The real story with SWTOR is that the number three (optional) subscription MMO in the West is quietly convincing some demographic of players (probably casual Star Wars/Bioware fans who have money and aren't interested in learning to crew skill or farm dailies) to pay significantly more than the standard monthly fee in exchange for credits.
- Rift's new model will feature a variant of PLEX that awards not game time, but rather the game's new item shop currency. It's not clear whether this currency can be used to purchase subscription time (which sounds unusually optional, though we need more details to be sure), but it can definitely be used to purchase all kinds of items. Many free to play games offer some mechanism for gifting stuff from their cash shops - sometimes for resale to other players (and sometimes at the players' peril when it comes to scams) - but this is not a common mechanism and Rift is the highest profile F2P relaunch to do anything like this.

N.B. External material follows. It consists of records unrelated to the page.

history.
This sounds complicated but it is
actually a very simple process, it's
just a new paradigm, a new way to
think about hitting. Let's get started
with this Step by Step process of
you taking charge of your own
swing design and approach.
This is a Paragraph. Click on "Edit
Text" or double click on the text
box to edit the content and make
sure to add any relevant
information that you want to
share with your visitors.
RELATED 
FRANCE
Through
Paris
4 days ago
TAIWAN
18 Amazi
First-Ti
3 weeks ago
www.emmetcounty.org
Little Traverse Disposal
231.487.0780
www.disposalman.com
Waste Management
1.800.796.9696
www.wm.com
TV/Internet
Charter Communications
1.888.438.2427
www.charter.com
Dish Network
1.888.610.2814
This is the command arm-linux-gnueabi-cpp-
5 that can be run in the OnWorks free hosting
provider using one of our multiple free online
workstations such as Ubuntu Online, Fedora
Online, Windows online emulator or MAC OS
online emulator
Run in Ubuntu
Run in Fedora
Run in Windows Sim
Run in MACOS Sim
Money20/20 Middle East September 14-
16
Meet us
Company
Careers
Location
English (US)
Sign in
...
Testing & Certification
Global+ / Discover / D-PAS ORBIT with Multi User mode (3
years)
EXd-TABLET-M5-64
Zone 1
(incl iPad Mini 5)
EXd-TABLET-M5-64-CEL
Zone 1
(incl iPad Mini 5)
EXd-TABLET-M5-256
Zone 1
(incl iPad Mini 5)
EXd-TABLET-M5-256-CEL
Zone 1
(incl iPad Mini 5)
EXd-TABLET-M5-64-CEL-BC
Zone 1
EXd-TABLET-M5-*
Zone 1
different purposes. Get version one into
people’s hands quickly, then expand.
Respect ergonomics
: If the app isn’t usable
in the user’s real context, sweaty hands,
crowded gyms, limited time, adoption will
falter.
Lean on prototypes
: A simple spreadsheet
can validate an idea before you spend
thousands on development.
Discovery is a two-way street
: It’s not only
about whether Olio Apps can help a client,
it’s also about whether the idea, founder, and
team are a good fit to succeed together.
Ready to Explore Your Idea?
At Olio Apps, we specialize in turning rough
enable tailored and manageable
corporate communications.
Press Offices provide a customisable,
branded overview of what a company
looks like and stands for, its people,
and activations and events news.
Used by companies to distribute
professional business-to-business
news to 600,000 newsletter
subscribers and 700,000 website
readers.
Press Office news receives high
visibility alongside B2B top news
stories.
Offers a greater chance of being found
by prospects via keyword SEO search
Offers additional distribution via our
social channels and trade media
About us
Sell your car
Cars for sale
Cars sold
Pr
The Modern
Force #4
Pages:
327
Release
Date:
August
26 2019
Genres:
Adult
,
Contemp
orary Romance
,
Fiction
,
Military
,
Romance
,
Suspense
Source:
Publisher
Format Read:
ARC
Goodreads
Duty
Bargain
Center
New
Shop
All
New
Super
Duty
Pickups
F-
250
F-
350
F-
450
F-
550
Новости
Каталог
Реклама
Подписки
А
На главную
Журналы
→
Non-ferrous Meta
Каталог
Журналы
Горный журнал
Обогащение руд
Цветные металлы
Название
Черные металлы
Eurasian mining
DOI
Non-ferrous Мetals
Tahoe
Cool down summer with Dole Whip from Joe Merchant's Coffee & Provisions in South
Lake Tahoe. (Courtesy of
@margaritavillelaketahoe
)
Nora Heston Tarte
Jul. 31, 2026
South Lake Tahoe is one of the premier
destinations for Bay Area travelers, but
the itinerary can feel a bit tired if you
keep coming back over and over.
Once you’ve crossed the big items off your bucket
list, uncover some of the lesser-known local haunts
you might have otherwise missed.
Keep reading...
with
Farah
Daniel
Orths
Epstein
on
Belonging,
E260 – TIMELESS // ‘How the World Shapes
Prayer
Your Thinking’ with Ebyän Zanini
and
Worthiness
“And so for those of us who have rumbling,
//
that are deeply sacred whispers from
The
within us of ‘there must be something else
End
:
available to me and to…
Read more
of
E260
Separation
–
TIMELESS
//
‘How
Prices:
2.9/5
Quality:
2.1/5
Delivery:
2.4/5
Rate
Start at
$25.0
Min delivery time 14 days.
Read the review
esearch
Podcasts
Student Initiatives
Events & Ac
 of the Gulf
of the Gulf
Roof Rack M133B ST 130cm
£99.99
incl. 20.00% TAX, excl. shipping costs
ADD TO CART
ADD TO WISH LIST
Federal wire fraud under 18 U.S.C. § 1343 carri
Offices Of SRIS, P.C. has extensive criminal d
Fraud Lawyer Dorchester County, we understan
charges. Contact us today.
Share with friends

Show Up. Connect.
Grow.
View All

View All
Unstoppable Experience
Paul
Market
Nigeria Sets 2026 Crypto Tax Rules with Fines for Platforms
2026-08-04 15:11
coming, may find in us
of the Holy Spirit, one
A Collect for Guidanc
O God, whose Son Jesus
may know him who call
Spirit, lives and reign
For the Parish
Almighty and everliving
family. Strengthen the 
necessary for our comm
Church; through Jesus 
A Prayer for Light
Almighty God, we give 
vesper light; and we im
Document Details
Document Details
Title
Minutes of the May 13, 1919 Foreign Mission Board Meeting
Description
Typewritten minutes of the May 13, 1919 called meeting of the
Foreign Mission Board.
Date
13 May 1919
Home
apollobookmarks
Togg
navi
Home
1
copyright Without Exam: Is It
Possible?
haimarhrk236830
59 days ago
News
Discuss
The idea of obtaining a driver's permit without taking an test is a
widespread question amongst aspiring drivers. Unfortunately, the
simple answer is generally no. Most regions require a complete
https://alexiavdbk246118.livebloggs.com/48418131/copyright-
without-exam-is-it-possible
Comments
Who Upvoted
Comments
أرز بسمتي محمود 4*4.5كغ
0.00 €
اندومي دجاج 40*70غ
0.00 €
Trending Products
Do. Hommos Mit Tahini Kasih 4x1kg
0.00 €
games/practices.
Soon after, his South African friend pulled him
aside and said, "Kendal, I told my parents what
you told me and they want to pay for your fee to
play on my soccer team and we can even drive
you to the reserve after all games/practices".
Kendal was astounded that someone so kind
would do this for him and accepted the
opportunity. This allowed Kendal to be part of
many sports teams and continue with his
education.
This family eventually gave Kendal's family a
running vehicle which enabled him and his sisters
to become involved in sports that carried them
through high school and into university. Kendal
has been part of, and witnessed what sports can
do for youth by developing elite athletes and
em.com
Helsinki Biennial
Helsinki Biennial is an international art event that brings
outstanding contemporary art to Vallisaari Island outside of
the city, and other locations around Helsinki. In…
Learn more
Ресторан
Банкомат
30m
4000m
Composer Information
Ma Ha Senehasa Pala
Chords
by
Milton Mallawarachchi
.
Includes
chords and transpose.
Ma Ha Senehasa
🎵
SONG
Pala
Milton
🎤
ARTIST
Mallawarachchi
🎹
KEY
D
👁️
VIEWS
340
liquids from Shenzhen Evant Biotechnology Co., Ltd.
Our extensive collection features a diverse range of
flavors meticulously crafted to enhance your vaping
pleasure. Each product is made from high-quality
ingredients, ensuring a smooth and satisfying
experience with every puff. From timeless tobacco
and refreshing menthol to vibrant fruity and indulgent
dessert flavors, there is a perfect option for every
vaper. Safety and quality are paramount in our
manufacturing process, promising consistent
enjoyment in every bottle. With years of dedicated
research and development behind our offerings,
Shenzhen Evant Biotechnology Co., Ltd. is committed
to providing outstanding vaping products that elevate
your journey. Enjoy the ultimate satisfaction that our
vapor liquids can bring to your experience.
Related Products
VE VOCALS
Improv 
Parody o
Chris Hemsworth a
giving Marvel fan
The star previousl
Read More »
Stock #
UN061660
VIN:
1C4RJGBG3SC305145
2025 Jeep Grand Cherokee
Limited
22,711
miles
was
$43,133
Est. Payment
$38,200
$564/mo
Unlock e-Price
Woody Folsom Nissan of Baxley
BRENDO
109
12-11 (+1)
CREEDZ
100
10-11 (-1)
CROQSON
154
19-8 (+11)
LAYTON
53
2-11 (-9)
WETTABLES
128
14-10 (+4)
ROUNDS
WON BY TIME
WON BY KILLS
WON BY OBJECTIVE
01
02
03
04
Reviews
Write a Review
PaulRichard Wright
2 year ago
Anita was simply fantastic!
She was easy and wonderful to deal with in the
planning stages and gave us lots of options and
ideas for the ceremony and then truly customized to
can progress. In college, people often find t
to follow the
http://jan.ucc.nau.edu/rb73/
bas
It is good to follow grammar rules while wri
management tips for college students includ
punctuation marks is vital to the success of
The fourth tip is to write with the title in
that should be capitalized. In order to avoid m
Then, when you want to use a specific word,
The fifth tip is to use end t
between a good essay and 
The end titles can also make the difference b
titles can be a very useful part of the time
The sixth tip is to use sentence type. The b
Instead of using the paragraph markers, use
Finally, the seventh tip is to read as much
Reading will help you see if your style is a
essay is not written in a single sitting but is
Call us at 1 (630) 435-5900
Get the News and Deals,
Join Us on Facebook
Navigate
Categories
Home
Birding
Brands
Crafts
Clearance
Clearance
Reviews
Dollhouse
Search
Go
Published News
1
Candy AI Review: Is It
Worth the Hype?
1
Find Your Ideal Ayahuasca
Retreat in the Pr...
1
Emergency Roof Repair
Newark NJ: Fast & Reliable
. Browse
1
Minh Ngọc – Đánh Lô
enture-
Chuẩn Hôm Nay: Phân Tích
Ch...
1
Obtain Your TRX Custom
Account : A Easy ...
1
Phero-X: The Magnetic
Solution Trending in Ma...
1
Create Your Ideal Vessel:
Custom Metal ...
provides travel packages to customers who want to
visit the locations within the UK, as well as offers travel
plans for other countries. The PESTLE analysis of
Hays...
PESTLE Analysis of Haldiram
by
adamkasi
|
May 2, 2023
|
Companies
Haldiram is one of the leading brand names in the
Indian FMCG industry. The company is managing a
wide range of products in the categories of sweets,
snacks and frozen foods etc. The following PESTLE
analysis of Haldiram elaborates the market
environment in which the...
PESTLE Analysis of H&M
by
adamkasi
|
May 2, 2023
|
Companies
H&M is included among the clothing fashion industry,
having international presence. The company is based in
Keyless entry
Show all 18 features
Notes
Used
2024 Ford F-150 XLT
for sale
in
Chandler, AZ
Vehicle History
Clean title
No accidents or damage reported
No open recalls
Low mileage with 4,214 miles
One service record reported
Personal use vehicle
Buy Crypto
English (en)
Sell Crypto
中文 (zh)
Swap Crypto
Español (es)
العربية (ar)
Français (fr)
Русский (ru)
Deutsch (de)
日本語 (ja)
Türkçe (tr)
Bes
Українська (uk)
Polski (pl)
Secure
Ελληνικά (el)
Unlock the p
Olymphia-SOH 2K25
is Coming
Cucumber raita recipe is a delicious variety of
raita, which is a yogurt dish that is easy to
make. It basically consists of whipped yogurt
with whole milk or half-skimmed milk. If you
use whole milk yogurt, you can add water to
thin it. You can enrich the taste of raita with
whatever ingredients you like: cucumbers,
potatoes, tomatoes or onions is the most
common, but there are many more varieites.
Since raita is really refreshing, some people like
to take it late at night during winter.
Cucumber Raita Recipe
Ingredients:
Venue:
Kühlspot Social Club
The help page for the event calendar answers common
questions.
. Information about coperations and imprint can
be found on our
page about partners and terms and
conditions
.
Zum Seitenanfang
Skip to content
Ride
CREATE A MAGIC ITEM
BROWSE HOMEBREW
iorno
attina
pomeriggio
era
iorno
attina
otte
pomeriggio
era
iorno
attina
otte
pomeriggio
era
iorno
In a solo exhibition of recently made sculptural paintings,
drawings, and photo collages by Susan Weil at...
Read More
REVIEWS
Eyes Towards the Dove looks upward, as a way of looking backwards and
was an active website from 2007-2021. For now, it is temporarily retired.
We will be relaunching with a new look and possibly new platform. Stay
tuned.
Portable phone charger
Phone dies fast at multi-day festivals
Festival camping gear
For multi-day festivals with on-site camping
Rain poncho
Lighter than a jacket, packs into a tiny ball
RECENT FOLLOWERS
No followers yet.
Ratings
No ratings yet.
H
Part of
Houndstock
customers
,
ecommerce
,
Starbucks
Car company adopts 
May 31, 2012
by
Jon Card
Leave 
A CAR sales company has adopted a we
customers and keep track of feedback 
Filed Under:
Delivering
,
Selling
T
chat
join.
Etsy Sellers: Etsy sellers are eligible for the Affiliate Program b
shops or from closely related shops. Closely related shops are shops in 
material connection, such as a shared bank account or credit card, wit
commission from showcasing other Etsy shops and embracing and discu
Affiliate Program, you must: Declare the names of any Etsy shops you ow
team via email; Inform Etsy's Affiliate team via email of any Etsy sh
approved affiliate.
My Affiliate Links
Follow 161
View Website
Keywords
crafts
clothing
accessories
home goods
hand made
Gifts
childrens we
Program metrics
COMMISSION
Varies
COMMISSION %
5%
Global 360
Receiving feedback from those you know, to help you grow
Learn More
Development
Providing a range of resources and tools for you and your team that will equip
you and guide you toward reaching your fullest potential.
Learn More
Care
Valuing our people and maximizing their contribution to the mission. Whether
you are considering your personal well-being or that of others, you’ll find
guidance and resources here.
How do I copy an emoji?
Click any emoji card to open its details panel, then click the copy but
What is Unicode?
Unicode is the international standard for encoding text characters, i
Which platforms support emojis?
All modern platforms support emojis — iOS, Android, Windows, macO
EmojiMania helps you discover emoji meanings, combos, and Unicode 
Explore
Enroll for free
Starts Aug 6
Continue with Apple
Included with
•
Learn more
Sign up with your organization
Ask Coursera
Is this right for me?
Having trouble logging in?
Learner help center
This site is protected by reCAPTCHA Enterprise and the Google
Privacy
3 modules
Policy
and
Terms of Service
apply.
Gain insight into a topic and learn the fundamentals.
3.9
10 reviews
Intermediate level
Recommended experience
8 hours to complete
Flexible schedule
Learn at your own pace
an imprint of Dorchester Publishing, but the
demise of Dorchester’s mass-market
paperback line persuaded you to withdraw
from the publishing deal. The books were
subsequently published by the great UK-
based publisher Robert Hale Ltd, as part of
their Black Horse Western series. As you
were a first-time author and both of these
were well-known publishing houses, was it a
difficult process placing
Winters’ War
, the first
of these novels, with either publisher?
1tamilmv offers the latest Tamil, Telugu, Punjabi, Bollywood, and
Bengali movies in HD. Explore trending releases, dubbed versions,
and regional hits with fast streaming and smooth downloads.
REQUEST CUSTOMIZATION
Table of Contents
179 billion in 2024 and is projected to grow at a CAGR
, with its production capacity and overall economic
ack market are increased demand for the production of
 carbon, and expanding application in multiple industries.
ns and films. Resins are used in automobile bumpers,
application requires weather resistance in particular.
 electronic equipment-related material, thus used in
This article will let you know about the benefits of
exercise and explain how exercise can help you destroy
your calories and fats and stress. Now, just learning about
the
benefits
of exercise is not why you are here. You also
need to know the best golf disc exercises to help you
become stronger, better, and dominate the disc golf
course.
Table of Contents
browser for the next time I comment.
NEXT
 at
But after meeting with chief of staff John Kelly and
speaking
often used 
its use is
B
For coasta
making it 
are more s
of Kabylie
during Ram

Why making the non-payer valuable is a win for everyone
What happens to people who choose not to pay under the various payment models?
- Mandatory subscription fee: The player who is not willing to pay leaves, thereby ceasing to support the game and indirectly removing the incentive for the developer to address their concerns. Meanwhile, the player with excess money has no legitimate way to spend it, as their $15 is all they can pay.
- Traditional free-to-play/buy-to-play: Assuming the system isn't so poorly monetized that no one pays and the game goes under, the player who is not willing to pay is still asked to pay and still leaves as a result. The player who is willing to pay more than $15 can do so, and becomes disproportionately valuable to the developer as a result. However, they can also lose in the long run, as the financial incentive for the developer is to find ways to "encourage" them to pay even more.
- Pay-for-others: Instead of leaving the game, the player who is not willing to pay becomes the incentive for the person with more than $15/month to spend their money. Theoretically, this can keep all of the players within the community (good for their friends, paying and not), while retaining a financial incentive for the developer to support their whole community, not just the "whales".
A final note - this change causes the ranks of mandatory subscription MMO's to dwindle further. We will now have WoW (losing a million subscribers per quarter, with Activision predicting that the numbers will drop further by year end), EVE (which offers a very unique experience that can't be had anywhere else), the online Final Fantasies (assuming that 14 launches and survives) with their strong subscriber numbers from the Japanese market ... and then we're down to stragglers and titles on life support. It would not surprise me to see some of these titles join EVE in offering some sort of mechanism for players to pay for others going forward, especially if Rift's new model works out.